Lá estava o demônio que não me deixa em paz, ele berrava que eu sou dura, estranha, sem charme. Não poderia faltar também a velha cansada que adora falar mal do mundo e dormir cedo, ela teve que ir amarrada, amordaçada e equipada com desfibrilador. A criança até gostou da idéia, mas a velha não parava um minuto: “Isso é hora de você estar na rua?”

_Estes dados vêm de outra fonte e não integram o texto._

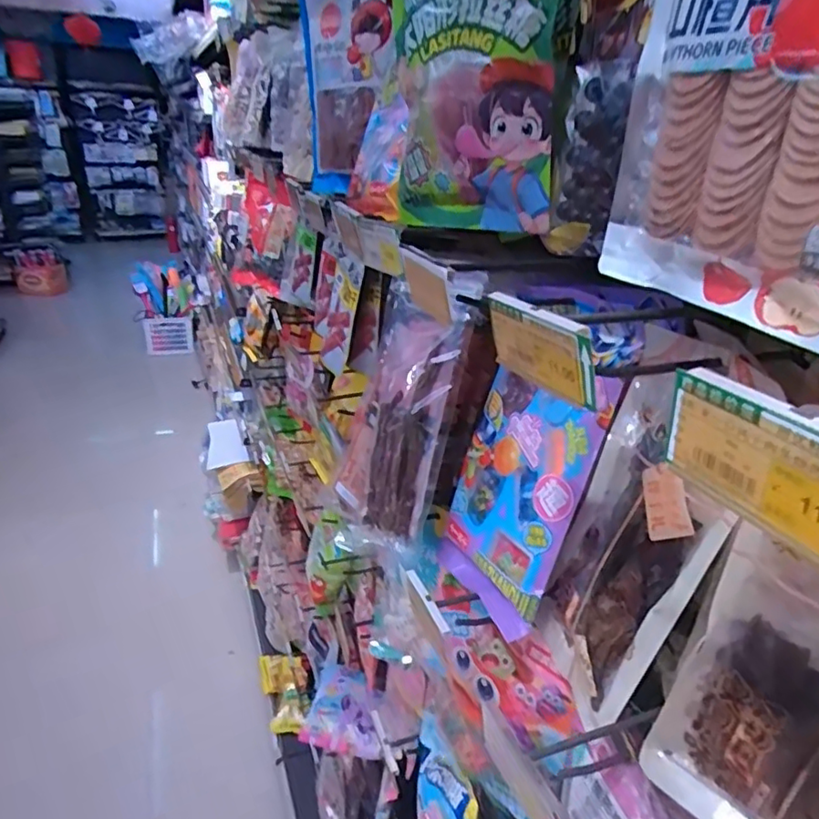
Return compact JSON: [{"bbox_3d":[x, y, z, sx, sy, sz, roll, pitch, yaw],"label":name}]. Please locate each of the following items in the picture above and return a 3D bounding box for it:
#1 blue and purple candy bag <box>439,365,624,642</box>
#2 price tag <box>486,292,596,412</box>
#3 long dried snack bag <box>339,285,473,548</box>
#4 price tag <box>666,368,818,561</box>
[{"bbox_3d":[0.091,0.066,0.520,0.018,0.215,0.135,11,13,-31],"label":"blue and purple candy bag"},{"bbox_3d":[0.066,-0.032,0.314,0.006,0.045,0.082,-22,30,-17],"label":"price tag"},{"bbox_3d":[-0.009,0.008,0.583,0.103,0.234,0.027,22,11,33],"label":"long dried snack bag"},{"bbox_3d":[0.118,0.020,0.191,0.005,0.042,0.089,-9,28,-24],"label":"price tag"}]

A intelectualóide chata consegue ser ainda pior que todo o resto junto, começou seus julgamentos da porta e assim permaneceu por muito tempo. Ela odeia barbies, marombados, bregas, burros, espaçosos e passou praticamente a noite toda prestando atenção neles e não conseguindo se divertir. A mulher absurdamente sexy e confiante, morta há algum tempo, renasceu das cinzas, colocou sua melhor roupa e enfiou todo o resto de loucos dentro do carro com a seguinte ameaça: “Se vocês não se comportarem, dou pro primeiro que aparecer.”
Não importa, nada importa. Se eu ficar dentro de casa esperando ser feliz para ser feliz, eu não vou ser feliz nunca. Se eu ficar dentro de casa esperando que uma perfeita unidade nasça de dentro dessa confusão de mil personagens que é minha alma, eu não vou sair de casa nunca mais.
A vida dói mesmo, é fato, sempre doeu, não é novidade. Viver aqui dentro, com tanta gente brigando pra saber qual dos “eus” é mais eu, não é fácil. Mas foda-se, no meio disso tudo dá pra se divertir, dançar e gozar de vez em quando. Então vamos em frente, todos.
Mesmo tendo um demônio horroroso de mil cabeças dentro do meu ouvido mandando eu odiar o mundo para me defender e não ser odiada, mesmo tendo uma velha de mil anos na minha carcaça mandando eu ler um bom livrinho sem forçar muito a vista e não esquecer das meias de lã, mesmo tendo que conviver diariamente com essa criança mimada que nunca se satisfaz com nada e vive me jogando na cara que eu sou incapaz de fazê-la feliz, mesmo ouvindo o dia todo os gemidos da mulher fatal que não agüenta mais o cheiro de mofo do meu corpo, um pouco inutilizado em nome de um enfoque maior no espírito, e, finalmente, mesmo tendo que apanhar o tempo todo da insuportável garota cult que vive me reprimindo de ser feliz com a simplicidade, eu consegui reunir todo mundo, botar dentro do meu Peugeot 206 todo amassado, porque a adolescente rebelde anda barbeira pra cacete ultimamente, e ir para o primeiro lugar escuro com música que aparecesse.
Foi difícil pra criança inaugurar a pista, ela só faz o que os outros fazem, apesar de gostar bastante de aparecer. Mais difícil ainda foi botar a garota-neurônios pra imitar a Madonna em “Like a Virgin”. Claro, foi quase impossível subir em cima da mesa e rebolar, afinal, eu tenho setenta anos. O diabo odiou ver que eu estava feliz, muito feliz, feliz pra diabo. A mulher fatal queria ter tirado toda a roupa, mas vamos com calma, né? Esqueci do homem machista que também mora por estas redondezas, não tão redondas assim, afinal, a garota academia também estava lá e andou caprichando nos últimos meses.
Sabe quem mais apareceu? A rejeitada, aquela idiota que passou quase que uma vida chorando e não se sentindo amada. Foi ela quem mais dançou, pulou e se acabou naquela noite. Quando todo mundo viu a mais fraca de todos se divertindo, tudo ficou muito mais fácil. Afinal, se ela consegue, qualquer um consegue. Foi então que exorcizei meu diabo, coloquei minha criança para dormir, matei minha velha, desliguei minha inteligência, amei minha puta e dei para meu homem.
A noite estava completa porque eu também estava.